Types of analog data

Much of the analog data that exists in offices, labs, homes, archives, and other locations is numeric in nature. It was probably collected before electronic spreadsheets were commonly available for both capturing and analyzing data. The format could be loose notebook paper, index cards, large data sheets, or bound or unbound notebooks. It could also take the form of a log, possibly combining numeric and descriptive data in chronological order.

The data may also be descriptive in nature and contained in field notebooks or diaries. The tags associated with museum and herbarium specimens are often mined for the data that they note such as species, location, dates, and other parameters. Although they are inextricably tied, when we discuss analog data we are not including the specimens themselves but just the information on the tags.

Drawings and photographs may accompany other forms of data or may stand on their own, hopefully with enough description to make them useful to current researchers. The same is true of maps, which may be printed or hand drawn.

History of concern about analog data

A number of authors have written about analog data over the last 50+ years, often noting its potential value and lamenting the lack of procedures, funding, and best practices to help support its ongoing use and preservation. Psychologists in the 1960s and 1970s noted not only the importance of new observations coming from the re-examination of older data but also the practice of comparing newly-gathered data to historic data (; ). Speaking about data that authors have not retained, Wolins () suggests a role for professional associations: ‘If it were clearly set forth by the APA [American Psychological Association] that the responsibility for retaining raw data…this dilemma would not exist’. For a time the U.S. government played a role through the American Documentation Institute at the Library of Congress, which accepted some raw data to be preserved (). Recently, Buma made use of photographs in Glacier Bay to longitudinally track plant growth and establishment and noted that if it was easier to learn of the existence of older data and to obtain copies, its value would grow (; ).

In most cases authors limit their discussions to the situation in their own subspecialty although a few have taken a broader view. A notable example is the final report of the Ecological Society of America (ESA) committee on the Future of Long-term Ecological Data (). The lengthy report details the situation as well as offers numerous recommendations for the future. Although it does not exclusively focus on analog data, it states ‘[a]mong the least secure are data in the hands of an individual researcher who has made little or no provision for long-term curation’.

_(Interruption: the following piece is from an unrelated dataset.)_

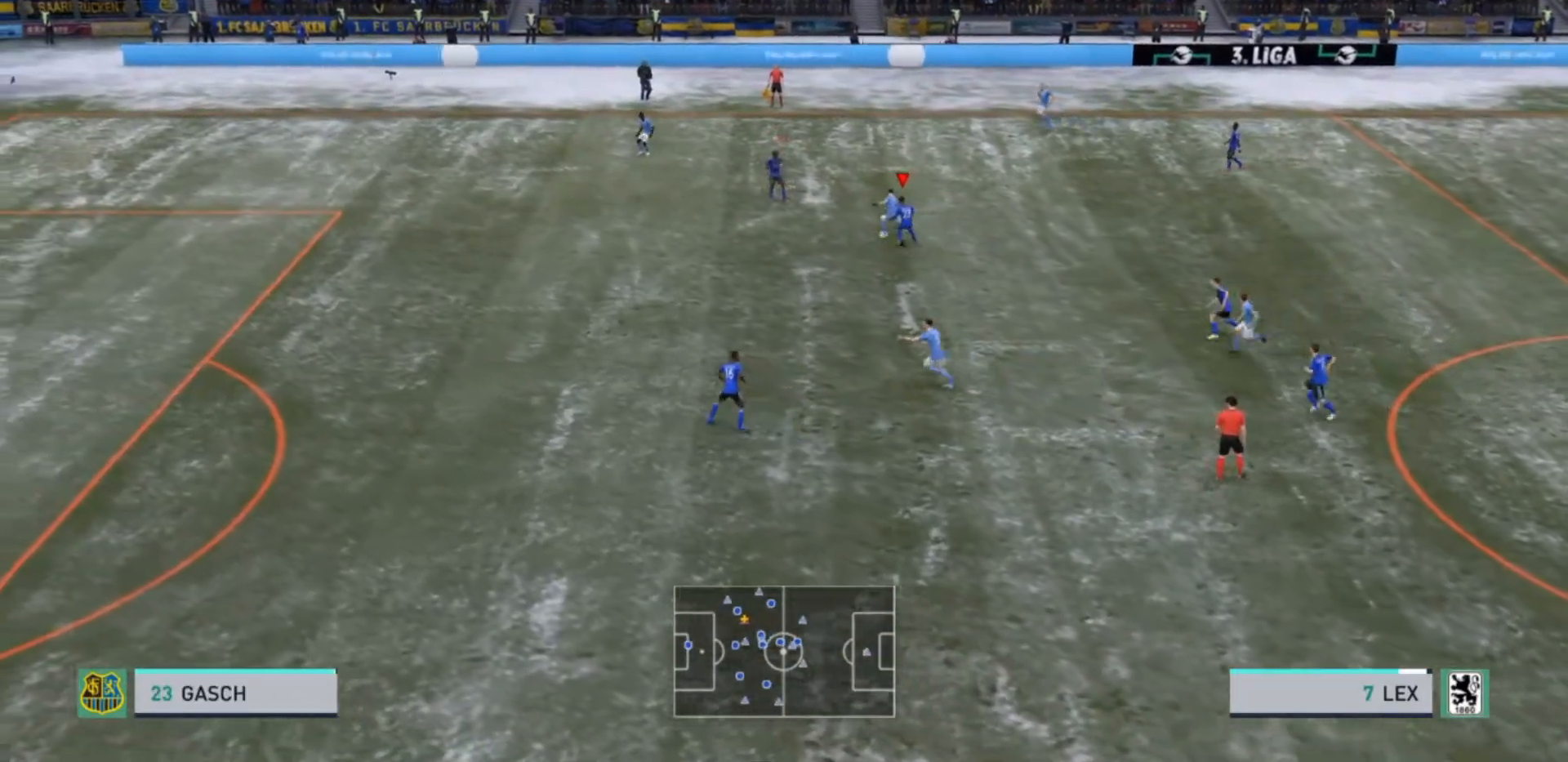
Gameplay with a controller (PlayStation layout); each line is a JSON object with the inputs held at the frame after it. "events" lists button and stick changes between this image and that frame as [ms after this image, input, new state], when the widget could be followed in between. Not read: L3.
{"buttons": ["L2"], "left_stick": "up-left", "right_stick": "center", "events": []}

Also in 1995, the National Research Council published both ‘Finding the Forest in the Trees: The Challenge of Combining Diverse Environmental Data’ and ‘Preserving Scientific Data on Our Physical Universe’ (; ). The former report highlights the variables, measures, and data management, and puts forward 18 recommendations. These call on professional societies, research institutions, funding agencies, and individual researchers to collaborate, plan carefully, focus on interoperability, create rich metadata, and make data more widely available. The latter report notes many problems and few solutions, stating ‘[t]he most important deficiencies are in the documentation, access, and long-term preservation of data in usable form.’ Again, analog data was not the focus of these works but it was covered.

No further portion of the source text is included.